In southeastern Turkey, democracy feels the sway of ancient clan culture
Political parties often tap clan leaders, knowing a host of loyal voters will follow. But some say such practices are a hindrance to democracy.
Mustafa Zura isn't so sure his parliamentary representative in this ancient city is getting the job done. But he's not surprised that the ruling Justice and Development Party (AKP) has thrown its weight behind Zulfukar Izol ahead of this weekend's election.
"Why?" asks the tailor during a break, his courtyard filled with men sitting on low stools sipping tea and playing backgammon. "Because the party leaders know he can deliver votes."
As the leader of a powerful clan in this conservative southeastern region, Mr. Izol represents a kind of easy, one-stop shopping electoral opportunity for Turkey's political parties.
"When party leaders are choosing candidates here, they are taking into consideration how many voters from their clan are standing behind them," explains Kemal Kapakli, editor in chief of Guneydogu, this city's oldest daily newspaper. "It's like a popular brand name."
But while clans, or asirets, may facilitate the electoral process here, some see them as the greatest obstacles to democratization in the region.
"The parties must believe in the power of democratic politics, not only in the power of the asirets," says Mazhar Bagli, a professor of sociology at Dicle University in the southeastern Turkish city of Diyarbakir. "If they want to have truly democratic power, they need to get their strength from something other than the asirets."
Until the 1970s, asirets were usually associated with rural Turkey, where ancient feudal family structures revolving around agricultural life had survived intact.
But as Turks have moved from the countryside to the cities, asirets have become part of the social and political fabric in many of southeast Turkey's cities.
Professor Bagli estimates that close to 50 percent of Sanliurfa's population is connected to a clan. "Family ties are very important here," says Mr. Zura. "If you're a member of an asiret you are not alone, doors are opened for you. If you are outside it, you are on your own," says Zura, who belongs to one of the city's smaller asirets.
Talking to politicians about the asirets, though, is a bit like forcing them to open up about a family secret.
"There are no more clans in Urfa, only political parties," says Muzaffer Cakmakli, leader of the local branch of the right-wing Nationalist Action Party (MHP), with a dismissive wave of the hand.

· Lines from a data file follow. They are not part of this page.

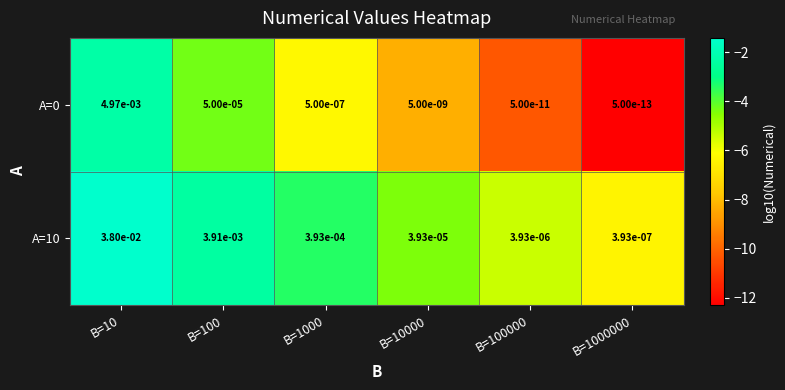

Is the value of A=0 at B=100 greater than the value of A=10 at B=1000?

No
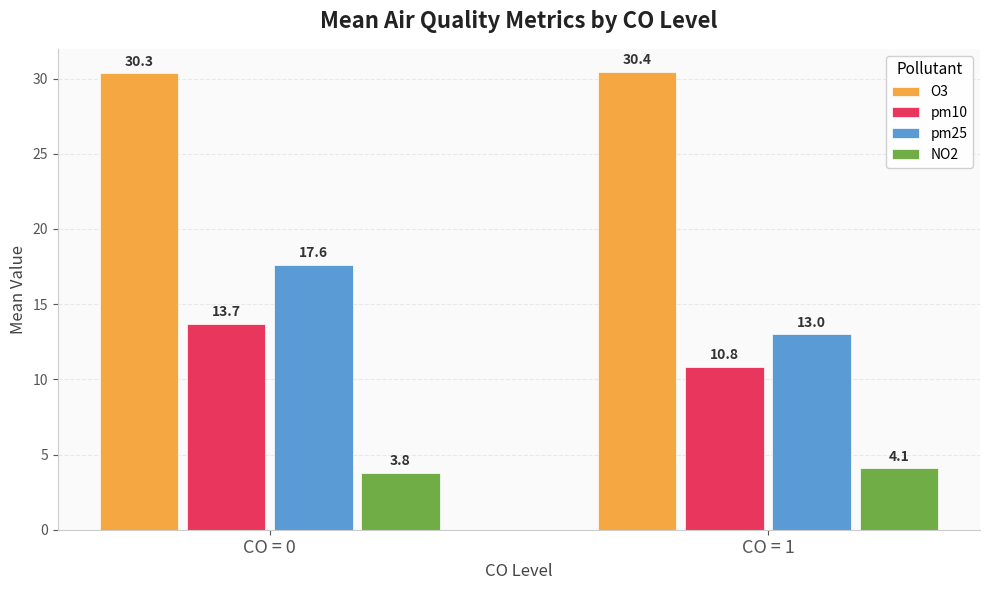

At how many categories does at least one series exceed 4?

2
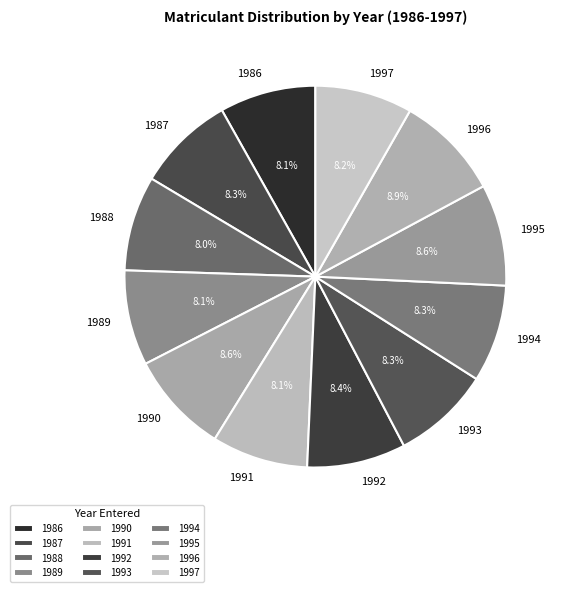

Count the number of slices in the pie.

12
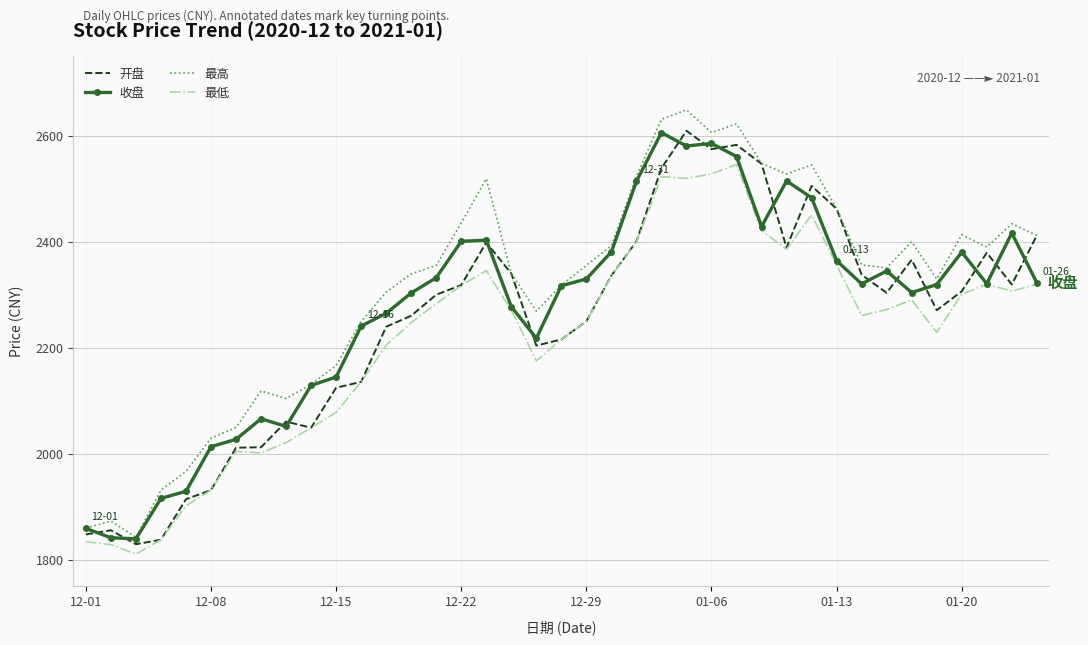

True or false: 最高 and 最低 cross at least once.

False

But others are more equivocal. "They are part of civil society, like mutual-aid societies," says Mehmet Fevzi Uctepe, Sanliurfa's deputy mayor, choosing his words carefully during an interview in the AKP-run city hall. But their political power is slowly decreasing, he adds. "A few years ago, they were much more able to have their way."
Indeed, some cracks are appearing in the clans' hold on local affairs.
A local scandal erupted in Sanliurfa this spring when Mahmut Cevheri, a successful local businessman hoping to run for the Democratic Party (DP), was upstaged by his older brother's decision to run for a competing party – the AKP.
The elder Mr. Cevheri, the leader of a powerful local asiret, became the AKP's top candidate in the city, while Mahmut failed to make the DP's list. He says meddling by his relatives did him in.
"It's not democracy if people only follow what one person tells them to do," says Cevheri, sitting in his large office in the elite Sanliurfa private school he opened last year, where one wall is covered with students' research projects about, among other things, the Beatles and Elvis Presley.
"Nobody wants this system to continue, but it depends on the larger government system," he adds. "If it becomes responsive, then the asiret system will weaken. But if it isn't responsive, the clans will continue to be strong."